Comparisons to Dead Poet’s Society are inevitable and accurate, but Scaffolding updates the concept for modern times. Part of Asher’s angst comes from simply being a teenager, but much of it also comes from the global disappearance of the middle class. Huge wealth gaps in almost every nation leaves teens wondering how they can lead a “normal” life, particularly when the pathway forged by the parents aren’t viable or attractive to them. Yair, though occasionally too on the nose with metaphor and sermonizing, effectively shows the ways that many adults, even those with good intentions, fail the young adults in their care.
With a feral energy and quiet vulnerability, Lax is completely believable in the lead role, using his expressive eyes to convey Asher’s hidden depths. Smolarchik is tasked with traversing the most heavy-handed parts of the script yet still comes across as endearing and very human. Yet it is Cohen who leaves the most lasting impression, as he so strongly conveys the struggle of fatherhood: he tries to be the best parent he can be even though he suffers from his own limitations and trauma.

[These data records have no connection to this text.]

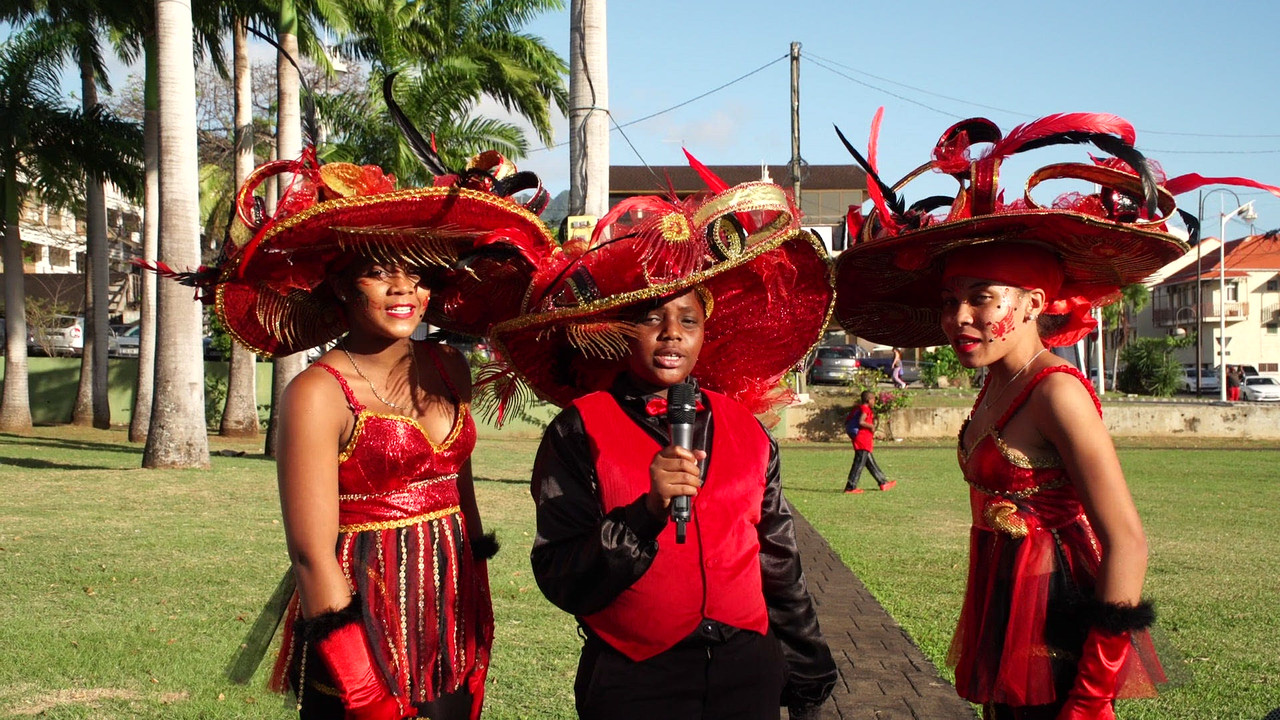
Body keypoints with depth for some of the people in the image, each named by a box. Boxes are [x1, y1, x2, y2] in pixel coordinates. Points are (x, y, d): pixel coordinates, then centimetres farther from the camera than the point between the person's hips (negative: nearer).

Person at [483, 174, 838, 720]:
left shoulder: (746, 431, 4)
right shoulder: (580, 432, -7)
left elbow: (779, 563, 12)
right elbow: (561, 582, -13)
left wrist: (808, 675, 16)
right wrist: (648, 512, -26)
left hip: (748, 674, 4)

Yair’s direction is perhaps overly realistic, and the verité style, when coupled with cinematographer Bartosz Bieniek’s chromatic lensing, leaves Scaffolding feeling chillier than it should. The presentation serves to keep the audience at an arm’s length rather than inviting us into the fold, and as a result the film’s most biting moments are relatively toothless. However, the central theme – that there is more than one model of masculinity in our world, is strong and felt throughout.